DIRECTIONS FOR THIS TASK :: Copy out the data below, substituting "Aarhus" for each occurrence of "Langå" and leaving every other line unchanged.

DATA FOR THE TASK ::
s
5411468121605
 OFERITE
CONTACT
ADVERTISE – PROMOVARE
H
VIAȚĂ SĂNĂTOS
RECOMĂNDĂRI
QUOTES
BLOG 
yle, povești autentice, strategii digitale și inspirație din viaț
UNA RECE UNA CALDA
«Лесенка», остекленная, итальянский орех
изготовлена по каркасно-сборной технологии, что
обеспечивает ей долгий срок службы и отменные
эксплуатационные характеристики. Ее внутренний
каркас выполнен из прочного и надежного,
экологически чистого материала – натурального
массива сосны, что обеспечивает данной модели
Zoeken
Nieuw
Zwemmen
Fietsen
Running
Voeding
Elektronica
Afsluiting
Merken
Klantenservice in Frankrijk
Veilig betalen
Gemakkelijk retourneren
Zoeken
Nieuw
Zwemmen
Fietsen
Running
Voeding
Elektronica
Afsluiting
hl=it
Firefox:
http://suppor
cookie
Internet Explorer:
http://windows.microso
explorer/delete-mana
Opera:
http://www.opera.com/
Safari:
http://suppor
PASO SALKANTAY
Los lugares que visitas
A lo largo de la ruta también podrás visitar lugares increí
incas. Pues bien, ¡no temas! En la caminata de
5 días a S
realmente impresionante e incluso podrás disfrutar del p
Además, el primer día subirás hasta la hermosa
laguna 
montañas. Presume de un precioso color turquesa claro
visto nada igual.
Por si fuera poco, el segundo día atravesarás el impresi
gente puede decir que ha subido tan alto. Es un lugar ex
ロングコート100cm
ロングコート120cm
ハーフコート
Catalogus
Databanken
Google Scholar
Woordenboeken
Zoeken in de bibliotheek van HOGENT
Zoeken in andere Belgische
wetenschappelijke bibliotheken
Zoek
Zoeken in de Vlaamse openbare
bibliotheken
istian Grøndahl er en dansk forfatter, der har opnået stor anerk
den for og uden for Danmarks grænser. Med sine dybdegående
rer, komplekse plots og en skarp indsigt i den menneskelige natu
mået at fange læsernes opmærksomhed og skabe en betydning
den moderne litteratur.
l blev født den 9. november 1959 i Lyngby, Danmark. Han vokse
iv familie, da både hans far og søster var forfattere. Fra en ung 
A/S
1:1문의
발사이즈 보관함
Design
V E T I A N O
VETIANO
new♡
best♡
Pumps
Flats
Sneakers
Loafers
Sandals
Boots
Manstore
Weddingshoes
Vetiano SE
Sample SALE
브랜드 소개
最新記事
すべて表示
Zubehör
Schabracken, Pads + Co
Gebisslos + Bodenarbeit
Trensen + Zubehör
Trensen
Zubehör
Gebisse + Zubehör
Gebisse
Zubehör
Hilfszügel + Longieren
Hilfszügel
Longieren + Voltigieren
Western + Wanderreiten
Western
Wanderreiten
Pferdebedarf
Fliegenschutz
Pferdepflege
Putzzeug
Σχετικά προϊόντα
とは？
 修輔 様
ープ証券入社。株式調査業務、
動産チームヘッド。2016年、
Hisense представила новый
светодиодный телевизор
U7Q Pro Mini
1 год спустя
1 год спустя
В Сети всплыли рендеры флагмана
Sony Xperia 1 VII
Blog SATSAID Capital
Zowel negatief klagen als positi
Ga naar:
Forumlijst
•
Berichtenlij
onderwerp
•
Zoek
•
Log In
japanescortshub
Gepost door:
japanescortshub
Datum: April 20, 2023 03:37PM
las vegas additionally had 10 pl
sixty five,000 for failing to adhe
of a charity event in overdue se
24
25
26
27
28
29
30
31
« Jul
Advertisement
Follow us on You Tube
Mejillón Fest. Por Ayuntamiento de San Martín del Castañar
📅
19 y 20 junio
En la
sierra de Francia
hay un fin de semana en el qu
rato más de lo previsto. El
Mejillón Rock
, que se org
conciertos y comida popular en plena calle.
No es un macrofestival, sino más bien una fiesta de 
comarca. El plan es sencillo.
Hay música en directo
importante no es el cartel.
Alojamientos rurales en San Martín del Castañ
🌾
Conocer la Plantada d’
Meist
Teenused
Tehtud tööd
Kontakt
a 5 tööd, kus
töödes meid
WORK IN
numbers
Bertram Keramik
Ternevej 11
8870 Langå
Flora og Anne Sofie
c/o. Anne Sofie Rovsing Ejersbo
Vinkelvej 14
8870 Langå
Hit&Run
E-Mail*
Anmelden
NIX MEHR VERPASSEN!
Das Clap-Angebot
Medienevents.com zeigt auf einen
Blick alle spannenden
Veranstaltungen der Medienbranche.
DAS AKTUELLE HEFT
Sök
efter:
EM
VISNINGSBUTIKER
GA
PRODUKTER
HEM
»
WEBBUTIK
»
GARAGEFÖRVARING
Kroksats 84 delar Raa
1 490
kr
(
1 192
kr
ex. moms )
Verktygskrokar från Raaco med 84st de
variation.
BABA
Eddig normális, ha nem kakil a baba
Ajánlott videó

TASK RESPONSE ::
s
5411468121605
 OFERITE
CONTACT
ADVERTISE – PROMOVARE
H
VIAȚĂ SĂNĂTOS
RECOMĂNDĂRI
QUOTES
BLOG 
yle, povești autentice, strategii digitale și inspirație din viaț
UNA RECE UNA CALDA
«Лесенка», остекленная, итальянский орех
изготовлена по каркасно-сборной технологии, что
обеспечивает ей долгий срок службы и отменные
эксплуатационные характеристики. Ее внутренний
каркас выполнен из прочного и надежного,
экологически чистого материала – натурального
массива сосны, что обеспечивает данной модели
Zoeken
Nieuw
Zwemmen
Fietsen
Running
Voeding
Elektronica
Afsluiting
Merken
Klantenservice in Frankrijk
Veilig betalen
Gemakkelijk retourneren
Zoeken
Nieuw
Zwemmen
Fietsen
Running
Voeding
Elektronica
Afsluiting
hl=it
Firefox:
http://suppor
cookie
Internet Explorer:
http://windows.microso
explorer/delete-mana
Opera:
http://www.opera.com/
Safari:
http://suppor
PASO SALKANTAY
Los lugares que visitas
A lo largo de la ruta también podrás visitar lugares increí
incas. Pues bien, ¡no temas! En la caminata de
5 días a S
realmente impresionante e incluso podrás disfrutar del p
Además, el primer día subirás hasta la hermosa
laguna 
montañas. Presume de un precioso color turquesa claro
visto nada igual.
Por si fuera poco, el segundo día atravesarás el impresi
gente puede decir que ha subido tan alto. Es un lugar ex
ロングコート100cm
ロングコート120cm
ハーフコート
Catalogus
Databanken
Google Scholar
Woordenboeken
Zoeken in de bibliotheek van HOGENT
Zoeken in andere Belgische
wetenschappelijke bibliotheken
Zoek
Zoeken in de Vlaamse openbare
bibliotheken
istian Grøndahl er en dansk forfatter, der har opnået stor anerk
den for og uden for Danmarks grænser. Med sine dybdegående
rer, komplekse plots og en skarp indsigt i den menneskelige natu
mået at fange læsernes opmærksomhed og skabe en betydning
den moderne litteratur.
l blev født den 9. november 1959 i Lyngby, Danmark. Han vokse
iv familie, da både hans far og søster var forfattere. Fra en ung 
A/S
1:1문의
발사이즈 보관함
Design
V E T I A N O
VETIANO
new♡
best♡
Pumps
Flats
Sneakers
Loafers
Sandals
Boots
Manstore
Weddingshoes
Vetiano SE
Sample SALE
브랜드 소개
最新記事
すべて表示
Zubehör
Schabracken, Pads + Co
Gebisslos + Bodenarbeit
Trensen + Zubehör
Trensen
Zubehör
Gebisse + Zubehör
Gebisse
Zubehör
Hilfszügel + Longieren
Hilfszügel
Longieren + Voltigieren
Western + Wanderreiten
Western
Wanderreiten
Pferdebedarf
Fliegenschutz
Pferdepflege
Putzzeug
Σχετικά προϊόντα
とは？
 修輔 様
ープ証券入社。株式調査業務、
動産チームヘッド。2016年、
Hisense представила новый
светодиодный телевизор
U7Q Pro Mini
1 год спустя
1 год спустя
В Сети всплыли рендеры флагмана
Sony Xperia 1 VII
Blog SATSAID Capital
Zowel negatief klagen als positi
Ga naar:
Forumlijst
•
Berichtenlij
onderwerp
•
Zoek
•
Log In
japanescortshub
Gepost door:
japanescortshub
Datum: April 20, 2023 03:37PM
las vegas additionally had 10 pl
sixty five,000 for failing to adhe
of a charity event in overdue se
24
25
26
27
28
29
30
31
« Jul
Advertisement
Follow us on You Tube
Mejillón Fest. Por Ayuntamiento de San Martín del Castañar
📅
19 y 20 junio
En la
sierra de Francia
hay un fin de semana en el qu
rato más de lo previsto. El
Mejillón Rock
, que se org
conciertos y comida popular en plena calle.
No es un macrofestival, sino más bien una fiesta de 
comarca. El plan es sencillo.
Hay música en directo
importante no es el cartel.
Alojamientos rurales en San Martín del Castañ
🌾
Conocer la Plantada d’
Meist
Teenused
Tehtud tööd
Kontakt
a 5 tööd, kus
töödes meid
WORK IN
numbers
Bertram Keramik
Ternevej 11
8870 Aarhus
Flora og Anne Sofie
c/o. Anne Sofie Rovsing Ejersbo
Vinkelvej 14
8870 Aarhus
Hit&Run
E-Mail*
Anmelden
NIX MEHR VERPASSEN!
Das Clap-Angebot
Medienevents.com zeigt auf einen
Blick alle spannenden
Veranstaltungen der Medienbranche.
DAS AKTUELLE HEFT
Sök
efter:
EM
VISNINGSBUTIKER
GA
PRODUKTER
HEM
»
WEBBUTIK
»
GARAGEFÖRVARING
Kroksats 84 delar Raa
1 490
kr
(
1 192
kr
ex. moms )
Verktygskrokar från Raaco med 84st de
variation.
BABA
Eddig normális, ha nem kakil a baba
Ajánlott videó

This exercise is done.